__PROBLEM TO WORK ON__. Please reproduce the stretch from the line containing "Which series has" through the last of the lines below, word for word, and leave the pictures out.

---+---

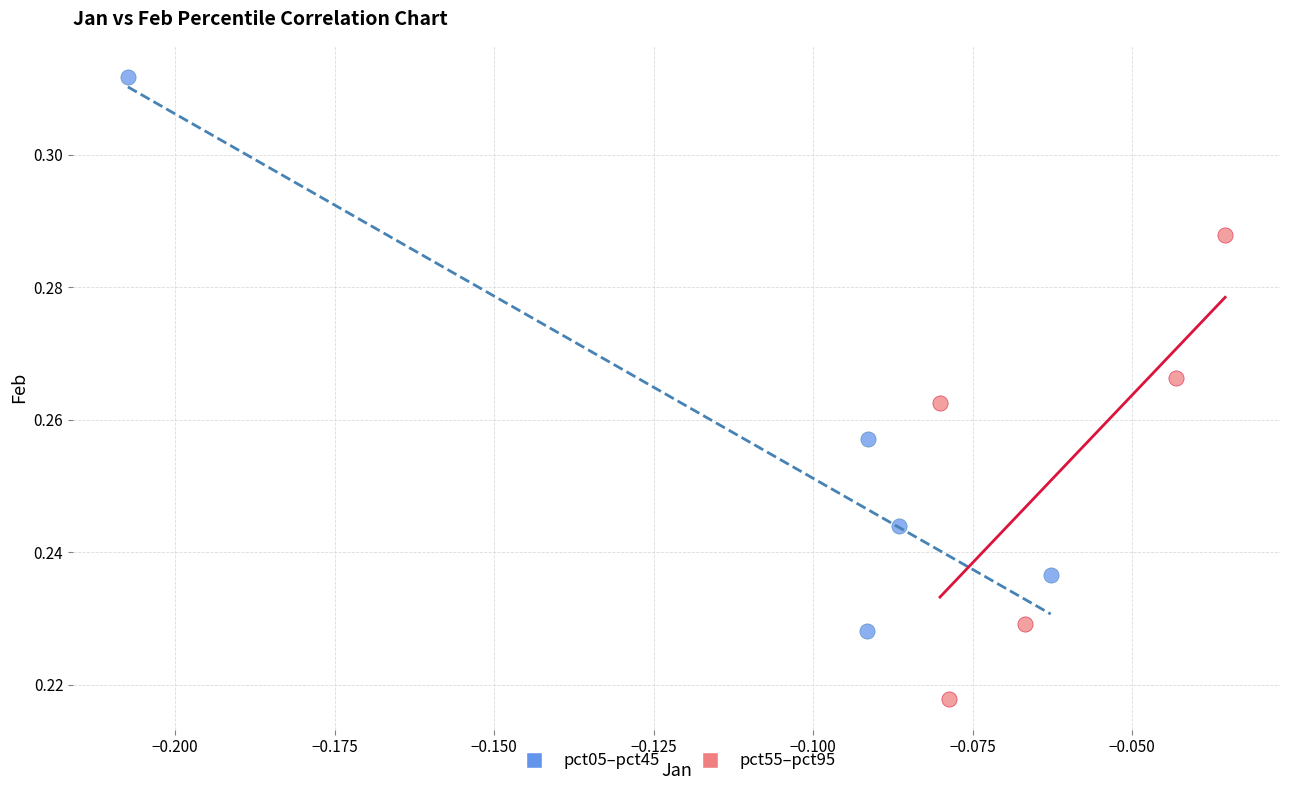

Which series reaches the maximum Y coordinate?

pct05–pct45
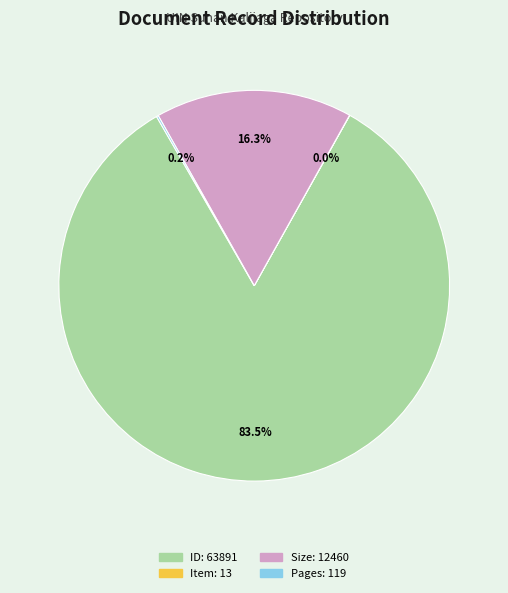

Is there a majority slice in this chart?

Yes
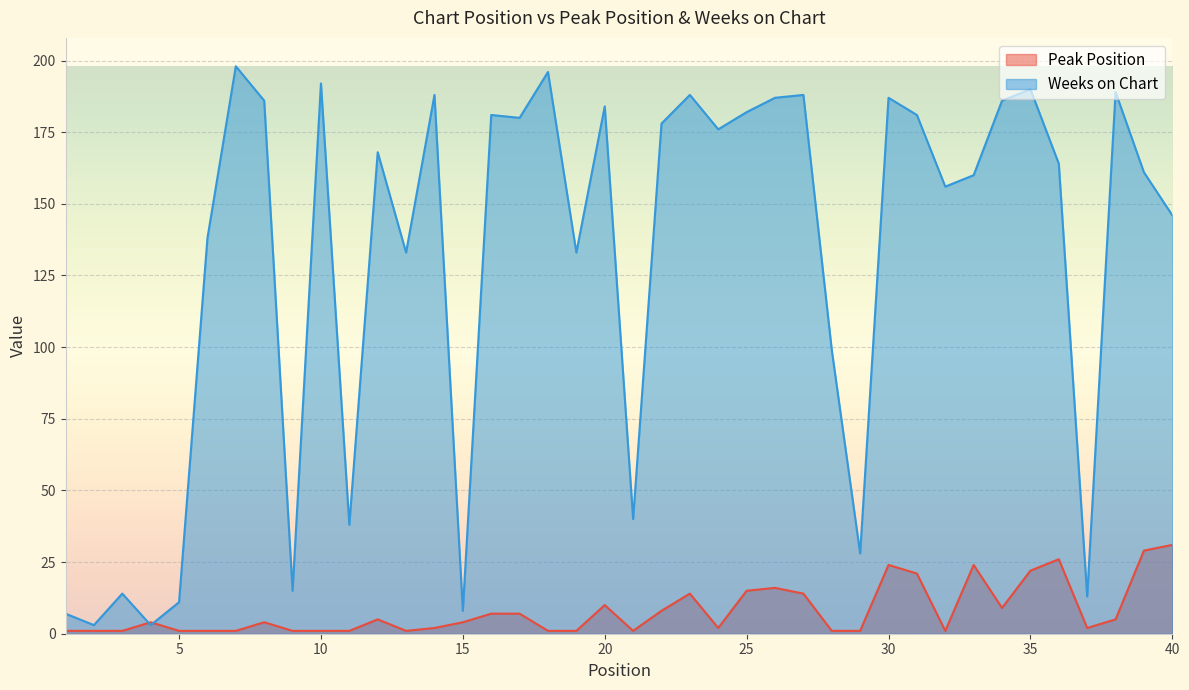

Between 15 and 39, which series saw the biggest shift?

Weeks on Chart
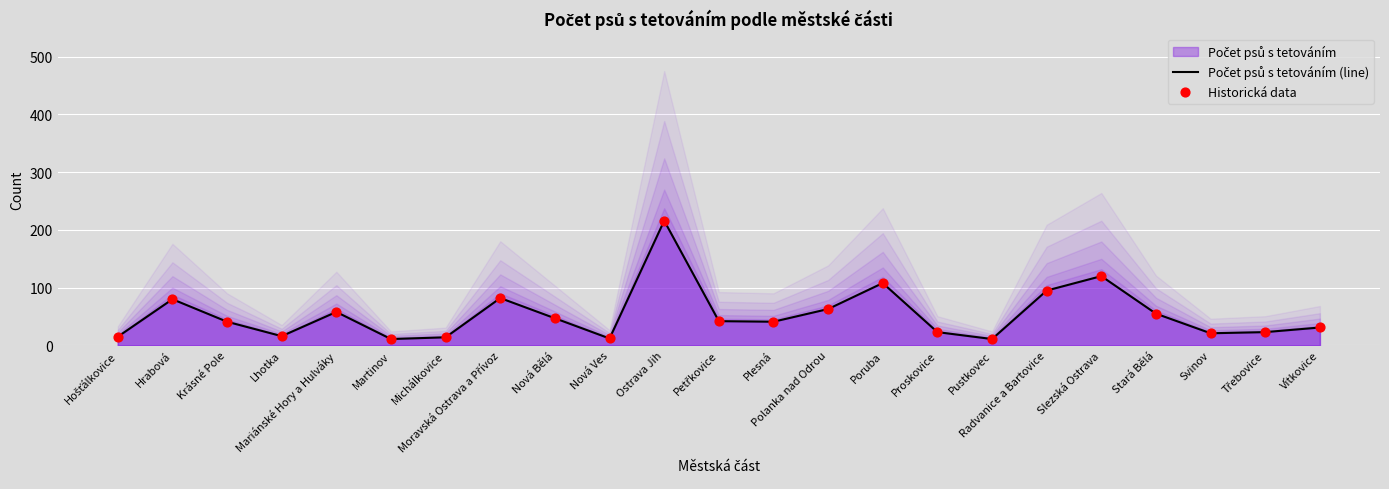

Which series has the widest spread of Y values?

Počet psů s tetováním (line)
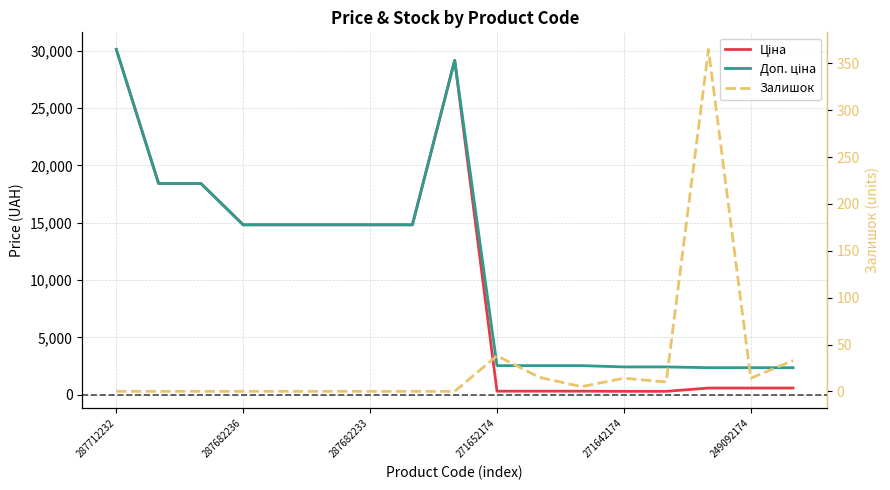

True or false: Залишок and Ціна intersect in this chart.

False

---+---

__RESULT BELOW__.
Which series has the widest spread of Y values?

Počet psů s tetováním (line)

True or false: Залишок and Ціна intersect in this chart.

False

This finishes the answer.